(Saved entries)

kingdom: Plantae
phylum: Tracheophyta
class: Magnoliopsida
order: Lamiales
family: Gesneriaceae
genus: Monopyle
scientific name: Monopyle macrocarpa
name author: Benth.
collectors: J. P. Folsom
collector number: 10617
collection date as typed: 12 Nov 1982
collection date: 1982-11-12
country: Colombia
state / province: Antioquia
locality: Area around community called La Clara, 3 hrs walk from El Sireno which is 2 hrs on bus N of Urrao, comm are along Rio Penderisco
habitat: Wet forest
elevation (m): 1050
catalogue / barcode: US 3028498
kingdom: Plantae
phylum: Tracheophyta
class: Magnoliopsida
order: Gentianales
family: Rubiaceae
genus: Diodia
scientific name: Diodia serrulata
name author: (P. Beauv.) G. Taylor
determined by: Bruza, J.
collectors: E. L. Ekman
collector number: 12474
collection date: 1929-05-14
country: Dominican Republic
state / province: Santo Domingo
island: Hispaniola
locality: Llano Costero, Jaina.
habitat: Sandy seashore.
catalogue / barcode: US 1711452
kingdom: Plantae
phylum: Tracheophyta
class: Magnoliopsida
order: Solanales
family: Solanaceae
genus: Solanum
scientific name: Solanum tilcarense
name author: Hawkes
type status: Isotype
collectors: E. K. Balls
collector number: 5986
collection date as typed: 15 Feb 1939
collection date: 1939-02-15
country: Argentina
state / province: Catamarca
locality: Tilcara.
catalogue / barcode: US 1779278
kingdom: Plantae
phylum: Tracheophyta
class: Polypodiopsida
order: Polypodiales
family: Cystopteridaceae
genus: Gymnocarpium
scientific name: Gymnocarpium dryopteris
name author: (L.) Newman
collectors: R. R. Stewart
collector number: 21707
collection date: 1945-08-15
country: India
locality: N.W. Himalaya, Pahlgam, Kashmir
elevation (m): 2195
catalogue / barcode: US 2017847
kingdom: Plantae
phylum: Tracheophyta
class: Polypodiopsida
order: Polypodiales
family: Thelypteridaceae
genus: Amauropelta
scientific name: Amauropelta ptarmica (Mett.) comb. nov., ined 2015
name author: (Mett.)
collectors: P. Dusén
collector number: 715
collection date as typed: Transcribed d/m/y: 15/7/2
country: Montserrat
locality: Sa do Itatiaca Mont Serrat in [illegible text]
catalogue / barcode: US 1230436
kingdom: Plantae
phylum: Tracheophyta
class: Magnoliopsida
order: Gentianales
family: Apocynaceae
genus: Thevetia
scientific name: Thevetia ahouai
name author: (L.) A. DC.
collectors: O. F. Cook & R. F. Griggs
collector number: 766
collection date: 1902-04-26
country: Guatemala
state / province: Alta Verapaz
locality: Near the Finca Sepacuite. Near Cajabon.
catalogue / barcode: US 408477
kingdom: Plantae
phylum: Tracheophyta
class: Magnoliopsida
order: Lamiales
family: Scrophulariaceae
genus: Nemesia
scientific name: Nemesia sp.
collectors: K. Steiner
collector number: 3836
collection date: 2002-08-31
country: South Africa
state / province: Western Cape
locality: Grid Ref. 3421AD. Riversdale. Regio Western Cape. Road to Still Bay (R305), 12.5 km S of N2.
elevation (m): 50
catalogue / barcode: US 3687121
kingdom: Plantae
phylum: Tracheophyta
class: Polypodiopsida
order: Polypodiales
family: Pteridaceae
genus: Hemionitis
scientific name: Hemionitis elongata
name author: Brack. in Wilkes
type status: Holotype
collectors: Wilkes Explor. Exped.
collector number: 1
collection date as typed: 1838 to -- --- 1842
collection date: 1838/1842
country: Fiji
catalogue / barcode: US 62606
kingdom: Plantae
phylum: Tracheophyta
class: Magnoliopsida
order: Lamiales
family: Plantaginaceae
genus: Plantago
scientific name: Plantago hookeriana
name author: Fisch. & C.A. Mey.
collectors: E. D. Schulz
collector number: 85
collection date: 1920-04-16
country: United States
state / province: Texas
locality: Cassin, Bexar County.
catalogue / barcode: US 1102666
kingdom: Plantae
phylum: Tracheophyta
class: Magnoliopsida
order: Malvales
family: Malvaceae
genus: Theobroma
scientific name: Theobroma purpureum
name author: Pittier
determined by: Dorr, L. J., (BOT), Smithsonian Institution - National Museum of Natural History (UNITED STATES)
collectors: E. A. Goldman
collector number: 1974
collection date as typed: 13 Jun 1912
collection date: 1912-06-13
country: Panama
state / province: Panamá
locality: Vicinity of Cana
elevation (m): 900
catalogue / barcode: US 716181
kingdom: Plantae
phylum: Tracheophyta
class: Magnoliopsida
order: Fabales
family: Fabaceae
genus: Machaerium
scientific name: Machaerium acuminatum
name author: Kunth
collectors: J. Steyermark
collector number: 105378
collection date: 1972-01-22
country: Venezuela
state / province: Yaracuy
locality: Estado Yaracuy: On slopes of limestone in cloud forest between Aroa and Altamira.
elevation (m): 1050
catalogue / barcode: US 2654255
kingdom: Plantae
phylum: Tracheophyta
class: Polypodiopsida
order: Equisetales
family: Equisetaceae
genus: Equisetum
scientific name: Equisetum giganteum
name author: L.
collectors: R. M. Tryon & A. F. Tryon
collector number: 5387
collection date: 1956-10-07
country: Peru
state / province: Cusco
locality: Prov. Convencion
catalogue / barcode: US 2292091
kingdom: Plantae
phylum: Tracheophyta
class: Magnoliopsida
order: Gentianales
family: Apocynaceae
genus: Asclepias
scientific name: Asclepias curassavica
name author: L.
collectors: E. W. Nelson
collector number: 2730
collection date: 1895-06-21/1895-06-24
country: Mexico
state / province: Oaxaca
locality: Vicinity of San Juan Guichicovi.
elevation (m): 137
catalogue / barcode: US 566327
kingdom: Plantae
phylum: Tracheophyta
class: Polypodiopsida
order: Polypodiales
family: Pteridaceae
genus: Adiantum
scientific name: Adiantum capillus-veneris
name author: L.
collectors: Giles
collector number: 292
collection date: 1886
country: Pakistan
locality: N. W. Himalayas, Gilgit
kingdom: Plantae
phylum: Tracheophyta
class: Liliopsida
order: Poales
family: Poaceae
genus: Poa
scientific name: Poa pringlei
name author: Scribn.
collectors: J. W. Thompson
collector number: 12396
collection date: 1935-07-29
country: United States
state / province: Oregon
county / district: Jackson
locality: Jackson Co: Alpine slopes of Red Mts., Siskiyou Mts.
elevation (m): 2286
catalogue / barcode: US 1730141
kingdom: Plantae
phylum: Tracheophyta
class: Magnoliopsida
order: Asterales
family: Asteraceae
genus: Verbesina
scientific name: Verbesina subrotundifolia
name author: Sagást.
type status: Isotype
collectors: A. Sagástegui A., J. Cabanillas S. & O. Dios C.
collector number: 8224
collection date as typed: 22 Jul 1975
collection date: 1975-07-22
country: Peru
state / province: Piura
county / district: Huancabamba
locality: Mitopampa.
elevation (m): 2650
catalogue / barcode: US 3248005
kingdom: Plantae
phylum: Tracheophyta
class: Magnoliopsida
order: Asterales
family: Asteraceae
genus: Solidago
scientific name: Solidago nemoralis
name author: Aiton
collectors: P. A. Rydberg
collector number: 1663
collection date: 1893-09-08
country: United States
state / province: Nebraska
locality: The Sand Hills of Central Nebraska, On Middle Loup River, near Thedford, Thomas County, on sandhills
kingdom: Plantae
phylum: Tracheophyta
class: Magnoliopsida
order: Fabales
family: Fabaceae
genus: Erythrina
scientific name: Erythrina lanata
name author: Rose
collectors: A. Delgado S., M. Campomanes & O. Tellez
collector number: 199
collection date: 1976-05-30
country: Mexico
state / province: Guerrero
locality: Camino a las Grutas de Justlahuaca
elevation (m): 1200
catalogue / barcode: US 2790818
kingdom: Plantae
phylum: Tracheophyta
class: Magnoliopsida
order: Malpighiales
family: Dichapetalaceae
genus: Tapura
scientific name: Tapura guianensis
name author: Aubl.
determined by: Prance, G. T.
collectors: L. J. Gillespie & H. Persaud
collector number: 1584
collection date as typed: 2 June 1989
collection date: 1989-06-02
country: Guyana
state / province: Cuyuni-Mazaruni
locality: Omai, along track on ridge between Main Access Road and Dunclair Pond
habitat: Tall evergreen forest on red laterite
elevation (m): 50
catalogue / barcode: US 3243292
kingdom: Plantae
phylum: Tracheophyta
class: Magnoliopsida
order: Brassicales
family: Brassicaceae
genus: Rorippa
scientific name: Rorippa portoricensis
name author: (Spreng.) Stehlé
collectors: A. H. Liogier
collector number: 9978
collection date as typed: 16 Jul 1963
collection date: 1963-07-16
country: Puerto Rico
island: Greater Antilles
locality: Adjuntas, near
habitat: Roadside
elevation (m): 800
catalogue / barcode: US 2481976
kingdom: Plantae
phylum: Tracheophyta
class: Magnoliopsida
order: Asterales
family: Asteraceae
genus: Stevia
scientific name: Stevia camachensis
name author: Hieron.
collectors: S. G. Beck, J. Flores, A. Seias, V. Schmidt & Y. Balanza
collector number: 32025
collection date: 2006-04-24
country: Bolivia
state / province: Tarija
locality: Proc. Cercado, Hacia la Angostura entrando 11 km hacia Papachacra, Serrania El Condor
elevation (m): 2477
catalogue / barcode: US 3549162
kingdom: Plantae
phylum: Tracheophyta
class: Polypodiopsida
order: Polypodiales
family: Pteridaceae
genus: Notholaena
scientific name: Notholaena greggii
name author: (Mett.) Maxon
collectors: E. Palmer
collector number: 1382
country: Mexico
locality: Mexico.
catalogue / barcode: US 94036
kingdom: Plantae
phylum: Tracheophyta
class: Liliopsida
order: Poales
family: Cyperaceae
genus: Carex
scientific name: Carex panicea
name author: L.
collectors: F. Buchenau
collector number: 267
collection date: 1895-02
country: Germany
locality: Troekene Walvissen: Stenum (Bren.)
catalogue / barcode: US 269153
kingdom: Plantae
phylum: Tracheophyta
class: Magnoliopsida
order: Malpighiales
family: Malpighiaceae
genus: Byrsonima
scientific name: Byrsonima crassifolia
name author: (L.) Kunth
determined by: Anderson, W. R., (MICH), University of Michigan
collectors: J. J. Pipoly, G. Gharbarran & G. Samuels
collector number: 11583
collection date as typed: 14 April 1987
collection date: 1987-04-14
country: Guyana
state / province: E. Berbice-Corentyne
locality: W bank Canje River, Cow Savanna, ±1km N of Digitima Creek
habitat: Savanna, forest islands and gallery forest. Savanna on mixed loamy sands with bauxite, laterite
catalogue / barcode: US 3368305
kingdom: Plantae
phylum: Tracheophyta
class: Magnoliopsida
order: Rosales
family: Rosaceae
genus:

• [Stated goal]
Edit the stretch from the line that contains "genus: Tapura" through the line that contains "collection date as typed: 16 Jul 1963" by replacing "collectors" with "collected by" and leaving everything else unchanged. Return only those lines.

• [Finished answer]
genus: Tapura
scientific name: Tapura guianensis
name author: Aubl.
determined by: Prance, G. T.
collected by: L. J. Gillespie & H. Persaud
collector number: 1584
collection date as typed: 2 June 1989
collection date: 1989-06-02
country: Guyana
state / province: Cuyuni-Mazaruni
locality: Omai, along track on ridge between Main Access Road and Dunclair Pond
habitat: Tall evergreen forest on red laterite
elevation (m): 50
catalogue / barcode: US 3243292
kingdom: Plantae
phylum: Tracheophyta
class: Magnoliopsida
order: Brassicales
family: Brassicaceae
genus: Rorippa
scientific name: Rorippa portoricensis
name author: (Spreng.) Stehlé
collected by: A. H. Liogier
collector number: 9978
collection date as typed: 16 Jul 1963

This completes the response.